According to the U.S. Department of Agriculture, sale of fresh-cut fruit is experiencing unprecedented market growth. You can join the trend by making your own fresh-cut fruit baskets as an edible focal point for your table or a healthy hostess-gift fruit 'bouquet.' A fresh-fruit basket is also the launching point for a learning experience; make a basket with children, and get a healthy snack and a botany experiment at the same time.

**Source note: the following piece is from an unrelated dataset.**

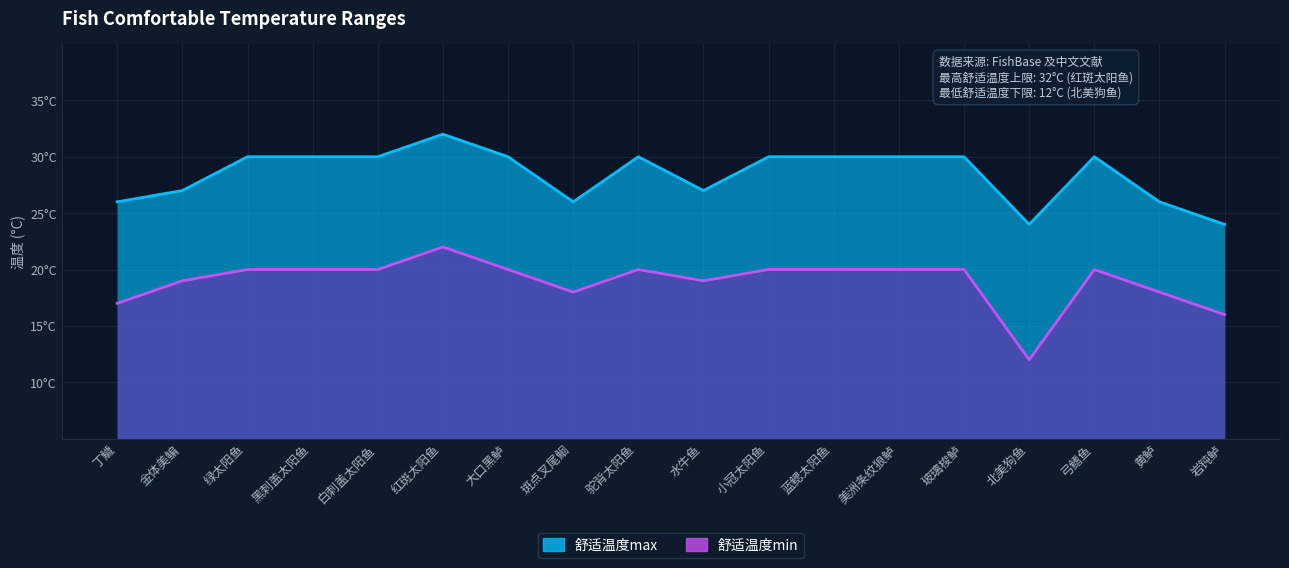

What are all the series names shown in the legend?

舒适温度max, 舒适温度min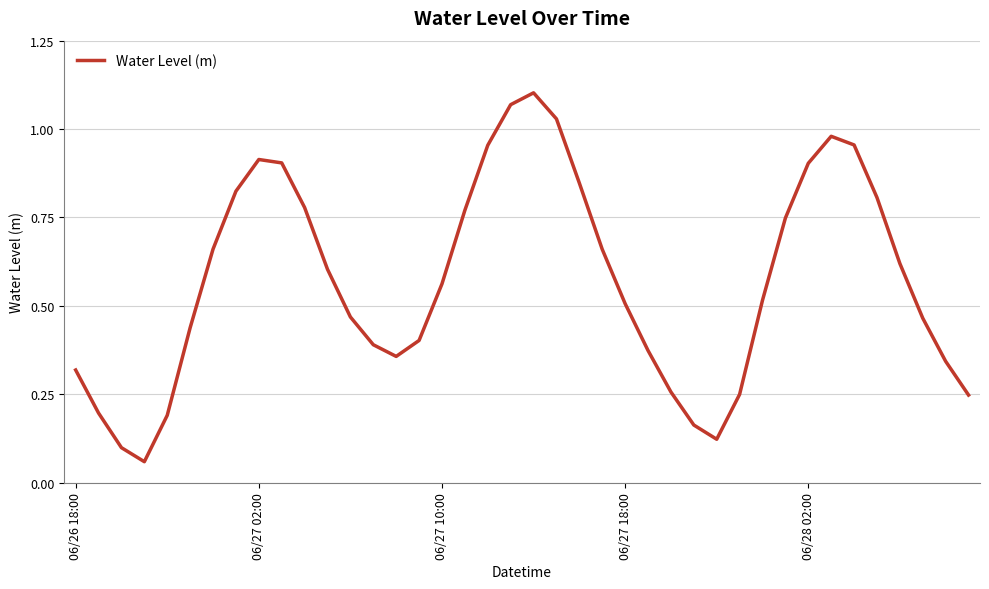

How many lines are shown in the chart?

1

Today's trendy fruit baskets include a basket made from fruit, filled with colorful cut fruit pieces. Professionals at Distinct Gift Baskets recommend starting with a sturdy fruit which you can cut into a handle and basket, such as a small watermelon or a honeydew. For personal cut-fruit baskets, start with a grapefruit or large orange. Use a marker to demarcate the area to be cut away, starting a bit over half-way up the side of the melon or citrus fruit, and be sure to leave a strip up over the top for a handle. Use a short, sharp knife to cut away the peel or rind from the area to be removed, then either cut the melon out in chunks or use a melon-baller to remove fruit spheres. Use the knife to carefully cut out the inside of the grapefruit or orange. Mix the melon or citrus with other fruits in bright hues and interesting shapes. Pare away a thin slice from the bottom of the melon or citrus basket so it stands upright and refill it with sliced and chopped fruit.
Fruit Basket Arrangement
The Iowa State University Extension recommends serving a 'fruit basket on a stick' by lining up rainbow-hued slices of red apple, orange, banana, and kiwi on a toothpick, topped with a maraschino cherry. Turn these sticks into floral-like arrangements by substituting long bamboo skewers for the toothpicks. Pare a slice from the bottom of a small melon so it stands upright, then cut a small circle from the top to make a 'vase'. Skewer flower-like stacks of fruit slices, then stick the skewer into the melon 'vase'.
Fruit Basket Lessons
The University of New Hampshire Sustainable Horticulture program recommends using a fruit basket as a way to generate a healthy snack for children while serving up a lesson in botany. Select a ceramic or plastic 'basket' for your cut fruit, or create a melon basket. Obtain fruits with different types of seeds, such as pitted fruit, citrus fruit, and a pear or apple as well as melon, grapes, berries, and even a coconut or pineapple. Take a hard look at each fruit with the children before you cut it up, and discuss what type of plant that fruit grows on, and in what part of the world. Cut each fruit up and examine the seeds, laying the seeds out in a row to compare their sizes and shapes. Put the cut fruit in the basket and serve it for lunch or a snack. Later, play a memory game and see who can remember which seeds came from which fruit.